By portfolio value, Australia’s contribution to Suntec REIT will increase from 11% to 14%. “We estimate minimal impact on underlying DPU, excluding capital distributions, post the acquisition of 21 Harris Street, after incorporating the drag from the additional 111 million shares issued from the recent $200m equity raising,” DBS analysts Mervin Song and Derek Tan said.

Near term, they expect marginally higher capital distributions to maintain DPU of approximately $0.10 per annum given the larger number of shares on issue.

“Nevertheless, given expected revaluation gains at the end of the year as Suntec’s properties are valued using more conservative cap rates versus recent market transactions, around $121m in cash and still some debt headroom remaining, we expect Suntec to complete additional acquisition/s this financial year to boost its underlying operating DPU,” Song and Tan highlighted.

This sentiment was echoed by a separate report by Jefferies, which noted that on a pro forma basis, the acquisition will be DPU accretive (around 50bps), and net asset value (NAV) dilutive (approximately 75bps).

In three years’ time, Song and Tan also forecast Suntec to have a clean yield without any capital distribution support. “This is possible as it benefits from higher office rents in Singapore, greater earnings from Suntec City Mall as the turnaround gains pace, and initial contributions from 9 Penang Road, 477 Collins Street and 21 Harris Street,” they noted.

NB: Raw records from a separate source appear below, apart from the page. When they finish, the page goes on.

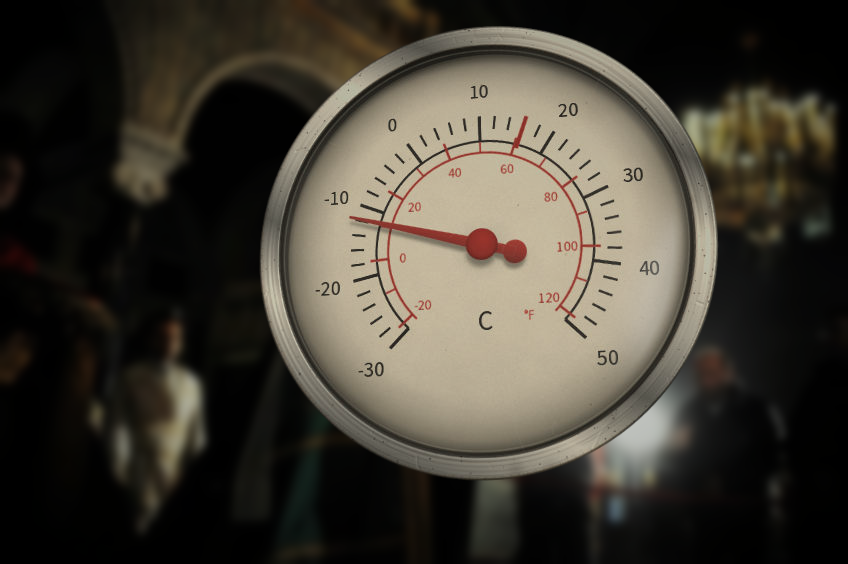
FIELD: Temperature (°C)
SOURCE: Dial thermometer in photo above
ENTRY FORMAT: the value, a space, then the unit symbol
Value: -12 °C
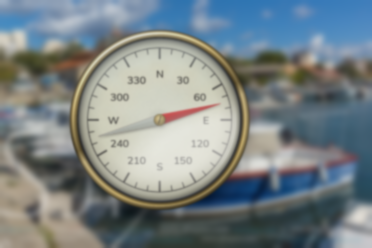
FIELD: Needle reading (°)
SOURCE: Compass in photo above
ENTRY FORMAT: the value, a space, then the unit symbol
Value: 75 °
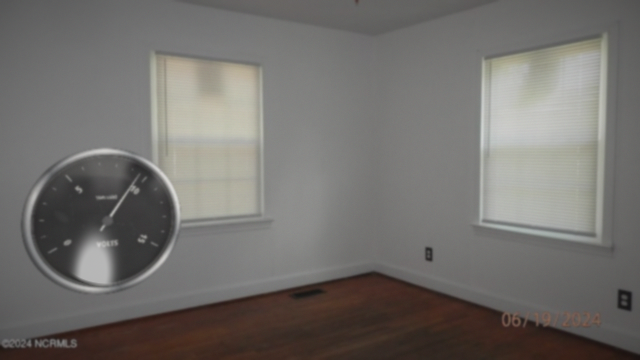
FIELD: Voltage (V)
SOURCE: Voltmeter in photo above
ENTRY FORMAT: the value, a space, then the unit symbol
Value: 9.5 V
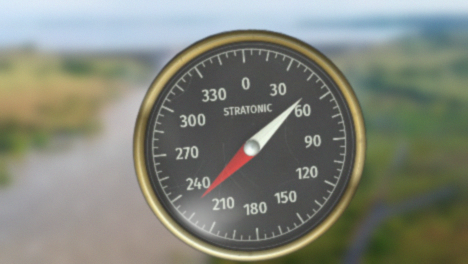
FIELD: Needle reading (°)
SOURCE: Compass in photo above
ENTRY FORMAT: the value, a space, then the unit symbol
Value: 230 °
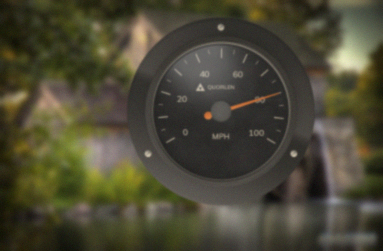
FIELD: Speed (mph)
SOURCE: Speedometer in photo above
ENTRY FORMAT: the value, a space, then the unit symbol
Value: 80 mph
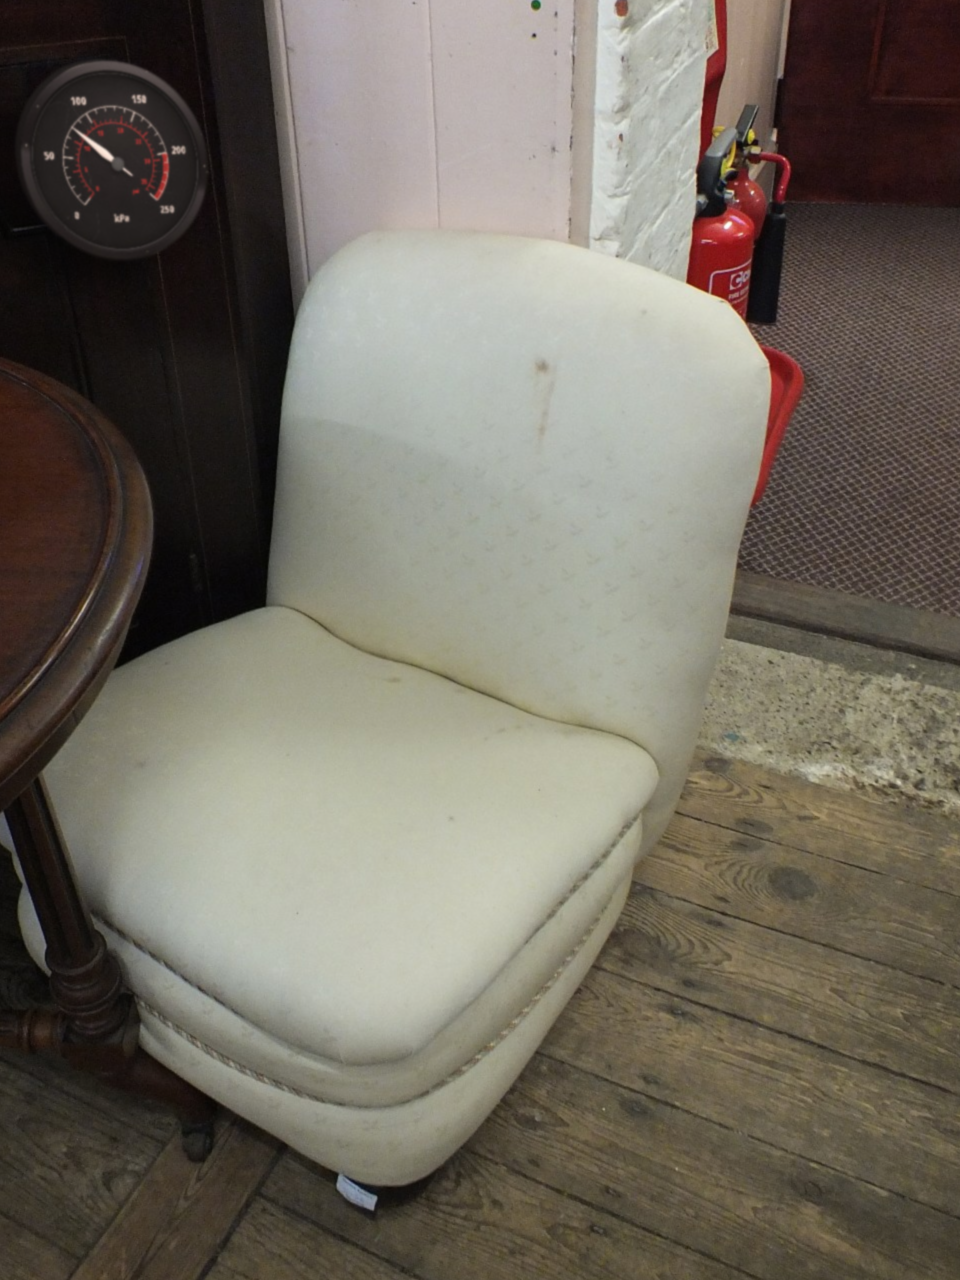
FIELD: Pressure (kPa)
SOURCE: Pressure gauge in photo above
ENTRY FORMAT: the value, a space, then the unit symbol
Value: 80 kPa
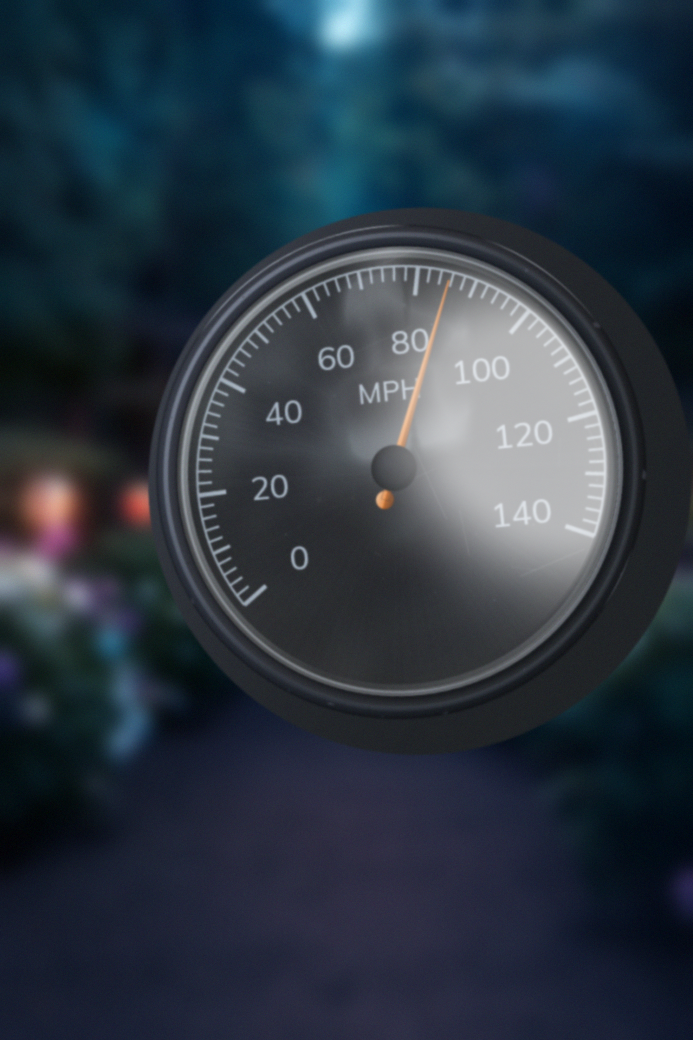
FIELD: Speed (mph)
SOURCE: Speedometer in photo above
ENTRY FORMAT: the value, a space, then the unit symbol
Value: 86 mph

Whilst some investors may be concerned about the increased exposure to Australia given the risk of an economic slowdown on the back of a downturn in the Australian residential market and increase in supply in the Central Business District (CBD) in 2020, Song and Tan noted that the risks may be mitigated by the property’s long WALE of 10.2 years, income guarantee for the first three years and in-built rental escalations.

Also read: Suntec REIT bullish amidst office rents upturn

“We understand that the income guarantee for the first three years is based on the rents paid by the tenants, such as Publicis Groupe (around 50% of the building) and Campfire (approximately 20%). The only ‘income top-up’ is based on 8.8% vacancy,” they noted.

Furthermore, vacancy at CBD Sydney is currently low at c.4.1% and, despite the new supply, is expected to tighten further given healthy net absorption, according to Knight Frank, which could translate into higher rents ahead.

The acquisition is expected to be completed in Q1 2020 when the property achieves practical completion. Suntec will reportedly make an initial $14.06m (A$14.85m) security deposit, with the remaining acquisition costs to be paid after practical completion. The firm should start receiving income from 21 Harris Street at end-Q1 2020 or early Q2 2020, Song and Tan said.